Anxiety Disorders on the Rise

The Anxiety Disorders Association of America (ADAA) estimates that anxiety rates have continued to rise steadily over the decades. Today, the ADAA estimates that more than 40 million people suffer from anxiety disorders in this country, based on prescription drug sales. And younger generations seem to be most affected. But if anxiety disorders really are on the rise, the question is...why? Even with major events like 9/11 causing widespread fears of terrorist attacks, and the economic collapse of 2008 causing deep financial insecurity, how could current times be more anxiety-producing than the Great Depression, or World War II?

One recent idea is that modern popular culture and the media have essentially inflated expectations of how much average people can achieve and how much pure happiness life offers.
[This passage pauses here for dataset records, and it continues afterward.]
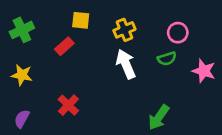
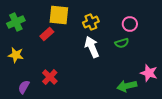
yellow square: (81, 20) -> (59, 15), size x1.5
pink star: (204, 71) -> (149, 73), moved
green arrow: (159, 117) -> (127, 86), moved, turned 42
purple semicircle: (22, 119) -> (24, 87), moved

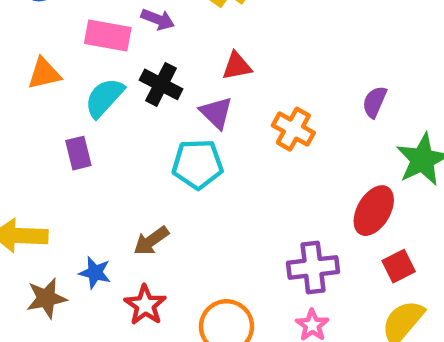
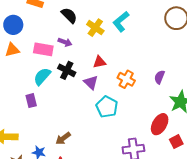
orange triangle: (44, 74) -> (12, 50), moved
orange cross: (293, 129) -> (126, 79), moved
cyan pentagon: (198, 164) -> (107, 107), moved, turned 30
red square: (399, 266) -> (176, 142), moved

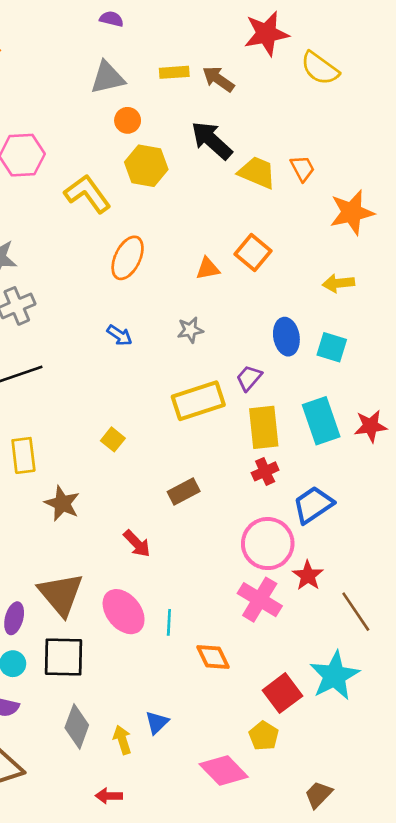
Living in the Great Depression was miserable, in other words, but the hardscrabble life of those times was in line with popular expectations, and therefore did not produce as much anxiety. This idea is related to the concept that the younger generations ("Gen X and Y") were raised by their boomer parents to hold starkly unrealistic expectations of their own competency and the degree of success and acclaim they are likely to achieve in life. These generations are, in a sense, sufferers of a cultural disease of narcissism. This idea is most fully explored in San Diego State University psychology professor Jean M. Twenge's 2009 book The Narcissism Epidemic: Living in the Age of Entitlement, as well as her 2006 book Generation Me: Why Today’s Young Americans Are More Confident, Assertive, Entitled—And More Miserable Than Ever Before.

The question of why anxiety disorders are on the rise--especially for the younger generations--is a complex one that is likely answered by many factors. It does make intuitive sense, though, that expectations of achievement in life could play a pivotal role, and that those whose expectations have been unrealistically inflated have been set up to fall into an anxious downward spiral.